WHAT PAPERWORK IS NEEDED TO SELL A HOUSE WITHOUT AN AGENT?
We hear this question all the time - "what paperwork is needed to sell a house without an agent?". Let us explain.
Selling your home without an agent is usually done with one goal in mind – to maximize the profits made from the sale of the house. If you are considering taking on the sale of your home without the services of a real estate agent, you may stand to see thousands, if not tens of thousands of dollars in increased profit.
Choosing to sell a house without an agent can seem overwhelming when added to the to-do list. With a little organization, however, this shouldn't be necessary. Here is the paperwork needed to sell a house without an agent.
Make A Checklist
Those who have successfully sold a home without using the services of a real estate agent may remember the intimidating amount of paperwork that is required, as well as the many documents that may be forgotten.
There is nothing more aggravating during the house selling process than a prospective buyer who asks to see some paperwork that you don't have ready for them. Not only is it inconvenient for the buyer to wait for the documents that they wish to look at, but it may also be inconvenient to you, the seller, to add another task to the list. Some buyers are incredibly motivated and may not be particularly attached to the house that you are selling and the wait may cause them to move on and make an offer on another home.
Many successful home sellers opt to make a checklist that includes not only the necessary paperwork for the actual sale but also every document or piece of paperwork that any prospective buyer may ask for in the process of looking at the home.
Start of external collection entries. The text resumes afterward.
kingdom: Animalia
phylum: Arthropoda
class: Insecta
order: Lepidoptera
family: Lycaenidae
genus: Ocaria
Completing their checklist before putting the house on the market prevents any possible embarrassment or delay during the process of the sale and also speaks to their degree of organization and preparedness, which never looks bad to buyers.
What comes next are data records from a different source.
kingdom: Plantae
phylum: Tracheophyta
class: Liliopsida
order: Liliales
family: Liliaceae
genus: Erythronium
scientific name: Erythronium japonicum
Here is an example checklist of the paperwork needed to sell a house without an agent:
Print off blanks copies of your offer and counteroffer forms
- Residential Property Disclosure form
- Residential Sales Contract
- Third-party Financing Addendum
- Lead-based Paint Addendum (if built before 1978)
- List of Chattels
- Rental Agreements (of anything rented in the home)
- Invoices (of past renovations or repairs)
- Copies of Electric and Gas Bills
- Property Tax Information
- Home Inspection Certificate
- Bank Information
Breakdown of Paperwork Needed:
Print off a few blank copies of offer and counteroffer forms, in case multiple offers come in, or an offer needs to be changed. Offers are discussed verbally before these are filled out, and in the case of only one offer, these forms may not be necessary at all. Offer forms do come in handy, however, in many cases such as when you cannot first discuss offers or when many similar offers come in.
You will also need to present prospective buyers with an accurate and truthful residential property disclosure form. Fill the form out with all known structural or mechanical defects that the home may have. It is essential that this paperwork is filled out to the best of the homeowner's knowledge, to prevent any possible lawsuits or terminations of sale.
The absolute most important piece of paperwork that you will need is a residential sales contract. This document includes the terms of the sale which consists of the agreed upon purchase price, the amount of the down payment, both the dates of purchase and possession and any conditions that have been placed upon the sale of the home. Once an offer is accepted and the contract is signed, it is considered a legally binding contract.
If there are financial conditions or mortgages involved, you may need to provide a third-party financing addendum. This document may protect you, the seller, from significant loss by allowing for the termination of the sales contract should the buyers fail to meet their financial obligations, or should their mortgage application be refused.
If you are selling a home built in the U.S.A. before the year 1978, you will be required to provide a lead-based paint addendum. Additionally, regardless of the age of the house, you are required to provide the buyer with information outlining their rights concerning the presence of lead-based paint in the home. If they choose, the buyer may have an inspection performed that targets issues caused by the use of lead-based paint, however, this must be done within ten days of notification.
To Increase Buyer Motivation:
Although some documents are not mandatory in the sale of a home, they can make or break your buyer's motivation. Buyers demand to know details. They are not only concerned with the significant immediate financial investment that they are making, but also with the long-term costs associated with homeownership.
Be sure to make up an accurate list of chattels for the home. The inventory of chattels should include anything separate from the actual house, but still included in the sale, such as electric light fixtures, blinds or drapes, any owned equipment, and appliances, or accessories that will be left with the home such as swimming pool skimmers or vacuums.
If any appliances or equipment in the home is rented, it is essential to provide information regarding the cost and terms of the rental agreement, as well as any information regarding any performed services in past years.
If you happen to have any invoices regarding renovations or repairs that have been made to the home, these are often found to be very helpful in the selling process. It is one thing to tell a prospective buyer that work has been done to the home, it is another to assure them with invoices not only that the work has been done, but when, and by whom in case of defects are noticed in the future.